Mystical Experiencer: Male in early forties
Submission date: January 2, 2022
Current location: Canada
Age at time of experience: 23
When it happened, and I can’t recall exactly what happened, it seemed like I cracked open, cracked through. Like my self had died but I was still alive. Like a rebirth, completely unscathed. I spent time just looking in the mirror at this incarnation, fascinated, giggling.
I was staying in a basement apartment and my room had a small window to the outdoors, big enough to get through. I remember I crawled out of it. I think it was early afternoon, and I just strolled the neighborhood. I forgot to wear shoes.
I was drawn to a playground area where children were playing, and it was the most beautiful thing I had ever seen. It was pure joy and I thought everything in the entire universe was perfect just as it was.
I didn’t have any experience of “other”, more like the experience that I belong to God, and it was love and joy that exploded out me. [I learned that] love is all there is, and “hell” is simply not knowing you are loved and always belong to God.

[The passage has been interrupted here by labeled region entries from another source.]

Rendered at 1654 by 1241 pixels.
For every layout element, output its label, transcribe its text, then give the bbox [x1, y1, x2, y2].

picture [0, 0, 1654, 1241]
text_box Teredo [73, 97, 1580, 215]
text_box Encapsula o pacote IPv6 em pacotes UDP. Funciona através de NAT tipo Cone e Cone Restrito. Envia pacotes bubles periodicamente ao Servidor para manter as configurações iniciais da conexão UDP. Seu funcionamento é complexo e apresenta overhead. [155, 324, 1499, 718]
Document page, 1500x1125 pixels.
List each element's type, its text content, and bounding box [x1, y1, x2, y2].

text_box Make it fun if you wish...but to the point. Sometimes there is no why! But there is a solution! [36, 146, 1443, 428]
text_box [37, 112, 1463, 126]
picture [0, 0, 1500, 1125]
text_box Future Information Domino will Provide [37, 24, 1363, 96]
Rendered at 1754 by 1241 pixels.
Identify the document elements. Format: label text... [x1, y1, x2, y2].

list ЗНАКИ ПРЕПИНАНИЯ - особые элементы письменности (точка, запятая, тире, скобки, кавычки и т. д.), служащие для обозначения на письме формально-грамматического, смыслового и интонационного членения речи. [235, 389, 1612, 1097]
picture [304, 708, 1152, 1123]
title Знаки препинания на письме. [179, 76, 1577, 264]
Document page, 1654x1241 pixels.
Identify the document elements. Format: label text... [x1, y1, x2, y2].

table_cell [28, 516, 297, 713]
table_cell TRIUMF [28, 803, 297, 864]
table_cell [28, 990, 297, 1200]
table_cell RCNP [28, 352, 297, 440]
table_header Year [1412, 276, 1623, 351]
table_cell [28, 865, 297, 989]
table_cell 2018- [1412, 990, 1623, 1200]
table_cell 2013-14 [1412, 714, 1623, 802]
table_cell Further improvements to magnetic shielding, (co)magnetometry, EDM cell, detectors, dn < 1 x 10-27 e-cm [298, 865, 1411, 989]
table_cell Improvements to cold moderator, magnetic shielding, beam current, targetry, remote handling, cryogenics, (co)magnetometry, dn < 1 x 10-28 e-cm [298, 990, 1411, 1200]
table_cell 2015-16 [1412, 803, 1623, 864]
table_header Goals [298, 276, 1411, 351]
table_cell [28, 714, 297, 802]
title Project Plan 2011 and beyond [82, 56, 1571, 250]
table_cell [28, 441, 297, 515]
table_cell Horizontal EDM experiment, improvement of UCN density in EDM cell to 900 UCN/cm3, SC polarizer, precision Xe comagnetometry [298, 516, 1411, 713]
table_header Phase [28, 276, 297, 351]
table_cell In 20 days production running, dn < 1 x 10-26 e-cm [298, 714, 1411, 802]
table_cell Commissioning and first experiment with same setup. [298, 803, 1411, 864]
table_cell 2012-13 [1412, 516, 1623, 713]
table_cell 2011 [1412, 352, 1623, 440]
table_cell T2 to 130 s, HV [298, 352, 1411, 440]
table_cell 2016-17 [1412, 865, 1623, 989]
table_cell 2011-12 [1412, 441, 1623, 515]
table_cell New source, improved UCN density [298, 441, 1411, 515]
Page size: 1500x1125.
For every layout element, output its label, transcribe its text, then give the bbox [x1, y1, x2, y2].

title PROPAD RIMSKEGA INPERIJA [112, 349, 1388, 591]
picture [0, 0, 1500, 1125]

I spent the following weeks just basking in the joy and I soon made many changes in my life, and changed my path completely. I felt like a completely different person. I even struggled to recall what I was like before it happened (and still do nearly 20 years later).
In the following 2-3 years, I must have read 100 books on spirituality, religion, and mystical experiences, all trying to understand what happened to me and connect with what I was feeling to be true.
I had never really read much before and I had never been to church or was in any way religious prior to the experience.